CSV Duplicate Remover

A simple and versatile Node.js script to remove duplicate entries from a CSV file based on a specific column. It includes a progress bar to visually track the processing and utilizes the command line for easy input.

CSV Duplicate Remover - Table of Contents - Features - Requirements - Installation - Dependencies - Usage - Contributing - License

Features

CSV Input: Accepts a CSV file with any number of columns.
Duplicate Removal: Removes duplicate entries based on the specified column.
User-Friendly CLI: Asks for the input file, output file, and target column via the command line.
Progress Bar: Shows a progress bar during processing.
Validation: Checks if the input file is a CSV file.

Requirements

Node.js
npm

Installation

Run the following command in your project to install the necessary dependencies:

npm install remove-csv-duplicates

This will install all the dependencies declared in the package.json file.

In your project's package.json file, add the following line to the scripts section:

"remove-duplicates": "node ./node_modules/remove-csv-duplicates/remove-csv-duplicates.js"

Dependencies

Usage

To run the script, simply execute the following command in the directory containing the script:

npm run remove-duplicates

The script will then prompt you for the input file name (must be a .csv file), output file name, and the column to parse for removing duplicates.

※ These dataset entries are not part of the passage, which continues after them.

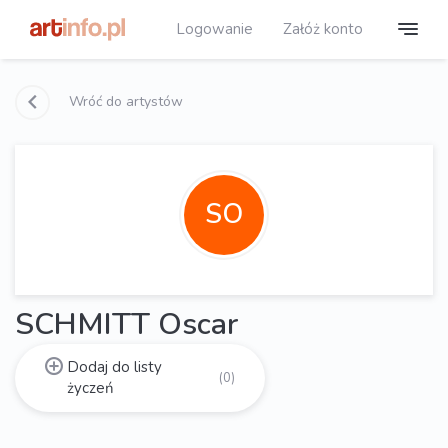
Logowanie
Załóż konto
Wróć do artystów
SO
SCHMITT Oscar
Dodaj do listy
(0)
życzeń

The input file name can be a relative or absolute path. If the file is in the same directory as the script, you can simply enter the file name. Otherwise, you must enter the relative or absolute path to the file. For example, if the file is in a subdirectory called data, you can enter data/file.csv or ./data/file.csv. If the file is in a parent directory, you can enter ../file.csv.

The output file name can be a relative or absolute path. If the file is in the same directory as the script, you can simply enter the file name. Otherwise, you must enter the relative or absolute path to the file. For example, if you want to save the file in a subdirectory called output, you can enter output/file.csv or ./output/file.csv. If you want to save the file in a parent directory, you can enter ../file.csv.

The column to parse for removing duplicates must be a valid column name in the CSV file. The script will display the column names in the CSV file and prompt you to enter the column name. The column name is case-sensitive.